**EXTRACTED INFORMATION:**
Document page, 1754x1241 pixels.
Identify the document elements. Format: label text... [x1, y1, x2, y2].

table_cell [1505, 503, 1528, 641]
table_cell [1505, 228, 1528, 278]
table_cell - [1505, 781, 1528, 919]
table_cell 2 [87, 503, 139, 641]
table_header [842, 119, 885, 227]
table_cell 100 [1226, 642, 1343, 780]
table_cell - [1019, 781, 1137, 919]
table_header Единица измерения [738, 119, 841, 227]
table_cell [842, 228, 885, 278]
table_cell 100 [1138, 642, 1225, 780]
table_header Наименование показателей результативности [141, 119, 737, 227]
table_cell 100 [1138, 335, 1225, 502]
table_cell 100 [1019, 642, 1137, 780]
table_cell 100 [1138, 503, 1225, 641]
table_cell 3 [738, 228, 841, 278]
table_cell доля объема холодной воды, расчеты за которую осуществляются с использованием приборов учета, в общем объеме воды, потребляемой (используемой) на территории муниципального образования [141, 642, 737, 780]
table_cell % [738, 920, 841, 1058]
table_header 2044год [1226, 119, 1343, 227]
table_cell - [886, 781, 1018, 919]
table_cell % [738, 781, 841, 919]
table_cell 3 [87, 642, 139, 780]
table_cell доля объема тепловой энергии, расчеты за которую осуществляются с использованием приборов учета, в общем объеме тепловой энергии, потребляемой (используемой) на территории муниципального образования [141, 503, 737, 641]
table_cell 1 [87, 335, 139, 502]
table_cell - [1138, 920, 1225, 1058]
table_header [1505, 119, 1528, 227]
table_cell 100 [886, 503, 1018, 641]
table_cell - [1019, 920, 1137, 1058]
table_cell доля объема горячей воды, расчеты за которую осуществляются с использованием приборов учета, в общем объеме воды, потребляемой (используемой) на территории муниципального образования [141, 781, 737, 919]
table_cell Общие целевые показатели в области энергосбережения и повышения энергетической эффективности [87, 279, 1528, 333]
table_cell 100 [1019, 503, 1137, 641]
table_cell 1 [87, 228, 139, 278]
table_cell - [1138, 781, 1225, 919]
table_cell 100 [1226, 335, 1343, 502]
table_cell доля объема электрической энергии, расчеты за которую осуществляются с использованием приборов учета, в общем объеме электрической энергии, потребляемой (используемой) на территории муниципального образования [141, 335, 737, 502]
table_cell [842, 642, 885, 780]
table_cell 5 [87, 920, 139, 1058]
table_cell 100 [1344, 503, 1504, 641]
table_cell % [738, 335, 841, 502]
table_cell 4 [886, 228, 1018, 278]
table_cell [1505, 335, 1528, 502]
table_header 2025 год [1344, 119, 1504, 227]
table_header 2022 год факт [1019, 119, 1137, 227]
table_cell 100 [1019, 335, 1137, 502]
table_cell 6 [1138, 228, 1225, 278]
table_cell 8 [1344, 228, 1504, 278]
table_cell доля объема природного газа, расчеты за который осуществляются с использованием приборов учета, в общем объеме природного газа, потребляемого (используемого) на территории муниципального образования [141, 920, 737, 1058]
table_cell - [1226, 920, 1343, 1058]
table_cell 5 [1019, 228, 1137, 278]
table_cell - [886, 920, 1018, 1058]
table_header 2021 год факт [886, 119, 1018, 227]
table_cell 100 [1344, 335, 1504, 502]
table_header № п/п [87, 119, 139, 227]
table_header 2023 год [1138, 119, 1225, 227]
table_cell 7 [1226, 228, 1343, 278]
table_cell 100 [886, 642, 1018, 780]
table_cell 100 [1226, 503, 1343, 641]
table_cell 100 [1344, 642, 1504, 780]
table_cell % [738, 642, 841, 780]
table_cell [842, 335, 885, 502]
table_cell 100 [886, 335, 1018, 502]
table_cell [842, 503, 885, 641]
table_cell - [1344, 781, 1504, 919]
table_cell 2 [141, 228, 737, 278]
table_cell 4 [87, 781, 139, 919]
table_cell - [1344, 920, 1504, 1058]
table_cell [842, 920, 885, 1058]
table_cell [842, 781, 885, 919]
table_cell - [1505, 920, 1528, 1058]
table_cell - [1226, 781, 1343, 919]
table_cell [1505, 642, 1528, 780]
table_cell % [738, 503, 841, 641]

**THE TASK:**
Please say how many lines above contain "энергии", number only.

**ANSWER SPACE:**
2